Mr Rogers blamed “interference” in Labour group meetings by unelected local party “liaison officers”.
With 23 members, Labour was the biggest group on the council, running the authority with independent councillors.
A Welsh Labour spokesman said: “This is a disappointing decision. Further discussions will take place over the coming days.”
Mr Rogers told BBC Wales that staff from Welsh Labour headquarters in Cardiff were not involved in the interference.
He accused the liaison officers of having “their own personal agenda” rather than “what’s best for the people of Wrexham”.
“When we go out there we have to be united as a party, and I feel over the last few months we have not been,” he said.
The other Labour councillors who resigned were Michael Williams, David Griffiths, Bernie McCann, David Bithell, Geoff Lowe, Malcolm Taylor, Barbara Roxburgh, Steve Wilson, and Andy Williams.
They said in a statement: “Today our position in the Labour Group has become untenable. Regrettably, it leaves us with no alternative but to leave the Labour Party.
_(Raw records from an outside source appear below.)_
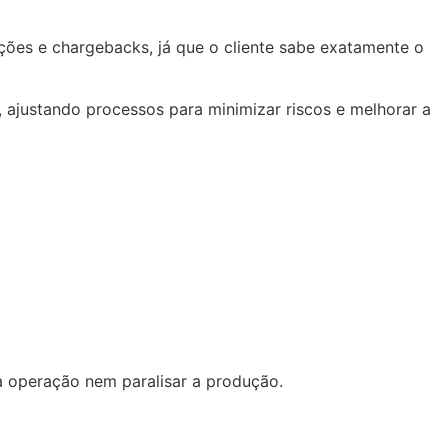
ações e chargebacks, já que o cliente sabe exatamente o
, ajustando processos para minimizar riscos e melhorar a
a operação nem paralisar a produção.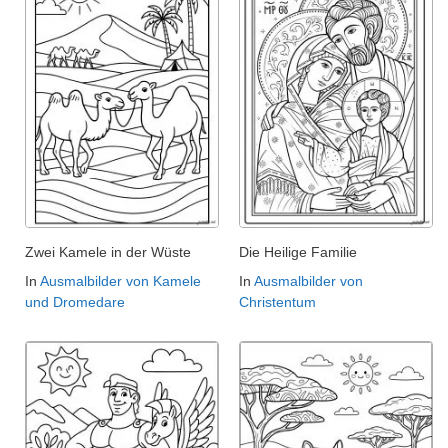
Zwei Kamele in der Wüste
Die Heilige Familie
In
Ausmalbilder von Kamele
In
Ausmalbilder von
und Dromedare
Christentum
For many of us it is a very sad day.
“However, we cannot continue to be negatively influenced within the Labour Group on issues that affect the lives of the people of Wrexham.”
Deputy council leader Mark Pritchard said there would be talks on who would lead the council “in coming weeks”.
Mr Pritchard, a Democrat Independent councillor, said: “The resignations couldn’t have come at a worse time for the council as it tries to sort out its budget and cope with financial cuts and slimmed-down services.”
He offered assurances that the authority would “continue to deliver services as normal” and that the resignations would “not have an impact on those services”.
A Welsh government spokeswoman said: “Wrexham Council is facing significant challenges at present and the uncertainty created by this decision is unwelcome.
“While these are matters which the council itself must resolve, good services for the people of Wrexham should always come first and the council should be focused on delivering the best possible services for local residents.”
The resignations came a week after Mr Rogers removed Labour councillor Malcolm King as lead member for finance on the authority’s executive board, for raising concerns about a child protection team’s staff levels and case loads.
Mr Rogers said an independent inquiry had found “little or no evidence” to support the allegations.
On Wednesday, Conservative shadow local government minister Janet Finch-Saunders called the “shambles” another “disaster for Welsh Labour”.
She urged Local Government Minister and Wrexham AM Lesley Griffiths to step in “to ease worries and ensure this farce is swiftly put to bed”.
Plaid Cymru said in a statement that a “Labour-run council tearing itself apart” was the “last thing people in Wrexham need”.
Plaid accused “two rival groups” of Labour councillors of being “equally guilty of closing key services”.